Becoming a Farmer (Part 6 of 7): “When” Do You Make the Dream Come True?

“If I had six hours to chop down a tree, I’d spend the first four hours sharpening the axe.”Abraham Lincoln

a girl in dark clothes stares at an oversized alarm clock, with her hand on her face. [credit: pixabay.com, un-perfekt]
Time. Ticks. So. Slowly. [CREDIT: pixabay.com, un-perfekt]
As a kid, we sometimes couldn’t wait for Christmas and we tore into the presents early. Finally, when the big day arrived, we were glum when there weren’t any more presents for us to open. We may have regretted giving in to our childish urges. Adults are big kids. We want what we want it when we want it…

Many who want to farm want to do it now!

Patience is hard… especially when it requires waiting. Sounds like a Yogi Berra saying. In today’s instant-gratification society, it might be even harder to find patience.

Want a new book? Order on Amazon and have it delivered tomorrow. Not fast enough? Download the e-book this minute. Just want to pretend that you’ve read it and not really read it? Scan the reviews on Amazon or a dozen other places and pontificate till your heart’s content at tonight’s book club meeting. But, be prepared for the question about the scene in chapter three which you didn’t read and no one reviewed for you. Gulp! Shortcuts can be the quickest way to serious failure. This particularly can apply to starting a farm.

Walk Before You Run

Also from our childhood: Do your homework!

KEY QUESTIONS


Who?
What
Why?
How?
Where?

WHEN?

(SOURCE MATERIAL):
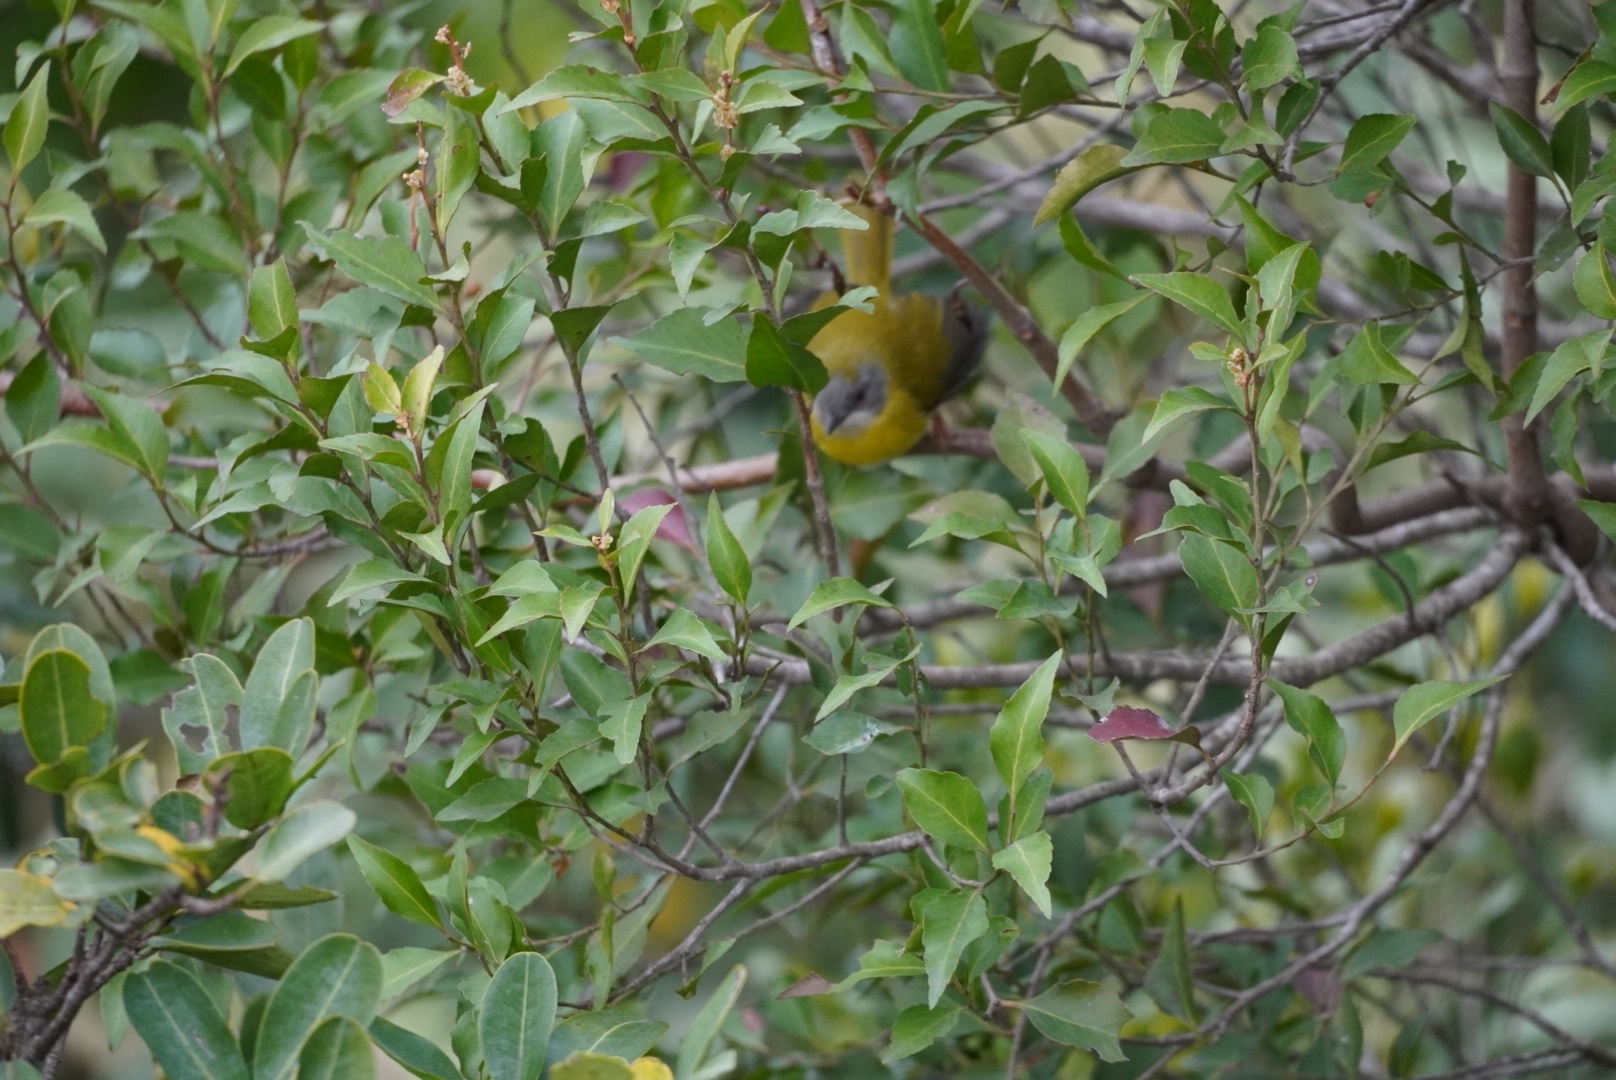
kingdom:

(INSTRUCTION):
In the article on becoming a farmer, how many of the six hours would the quoted Abraham Lincoln spend sharpening the axe?

(REPLY):
The first four hours.